Juge application peines

Article mis à jour le 4 août 2023 à 11:37

Lors d’une immersion au cœur de la machine judiciaire des Pyrénées-Orientales, nous avons rencontré plusieurs juges, greffiers, greffières mais aussi ceux que le garde des sceaux a qualifiés de «sucres rapides.» Pour ce troisième volet de notre série «Paroles de juges», échange avec le pôle exécution des peines tribunal de Perpignan.

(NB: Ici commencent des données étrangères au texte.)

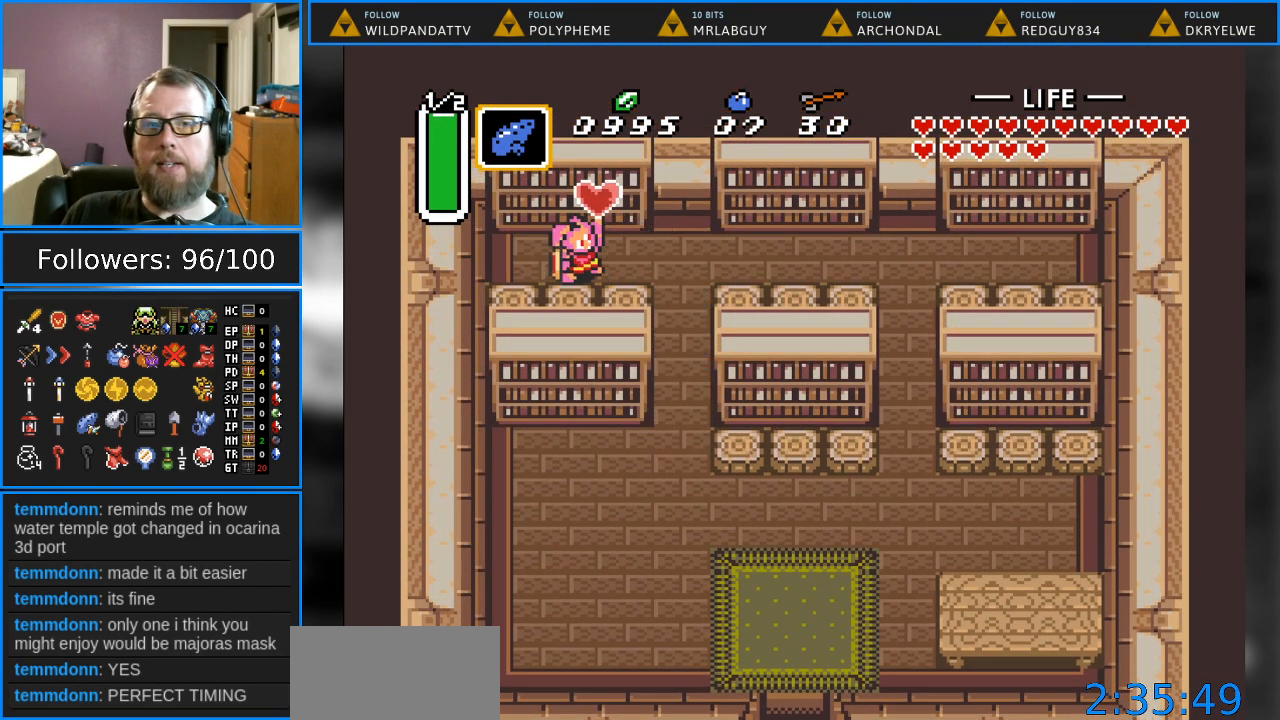
{"buttons": ["DPAD_RIGHT"], "events": []}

Une tranche d’information qui dévoile l’état d’esprit, la manière d’aborder le métier de juge aux affaires familiales (JAF), de l’application des peines ou de greffier. Quelles sont les difficultés, les espoirs de ces hommes et femmes qui rendent la justice au nom du peuple français. Lire ou relire, le premier volet : «Paroles de juges du Tribunal de Perpignan. Le président se confie». Et le deuxième volet de ce triptyque «Paroles de juges : les JAF du tribunal de Perpignan»

Selon Pierre Viard, président du tribunal de Perpignan, le service des juges d’application des peines (JAP) a une configuration correcte compte tenu du nombre de personnes condamnées et du seul établissement pénitentiaire des Pyrénées-Orientales. Actuellement, à Perpignan, quatre juges sont chargés du suivi et de l’application des peines ; qu’il s’agisse de personnes condamnées en milieu ouvert (bracelet, travaux d’intérêt généraux…) ou fermé (centre pénitentiaire de Perpignan).

Rencontre avec une magistrate heureuse du tribunal de Perpignan

En franchissant la porte du service d’application des peines de Perpignan, nous avons été surpris de rencontrer une juge aussi enjouée et passionnée par sa fonction. D’autant plus que Florence est JAP à Perpignan depuis 2013, elle fera valoir ses droits à la retraite en fin d’année 2023. «Je fais partie des magistrats heureux. Heureuse d’être en poste, mais aussi heureuse de partir en retraite.» Florence a la passion pour son métier contagieuse, elle aime partager son quotidien, transmettre aux juges en formation, les «bébés juges» comme elle les nomme. Mais ce qu’elle aime avant tout c’est l’humain et le contact.

La «japerie», ainsi appelé dans le milieu des juristes, le travail consiste à suivre les personnes condamnées, qu’elles le soient en milieu ouvert ou fermé. Florence est en charge des personnes condamnées en milieu ouvert. Et loin d’être blasée après dix ans de japerie, elle a encore de l’espoir, elle y croit encore. Sur les presque 800 dossiers dont elle a la charge, elle en connaît au moins 600. Derrière chaque dossier, il y a toujours un vécu différent insiste-t-elle.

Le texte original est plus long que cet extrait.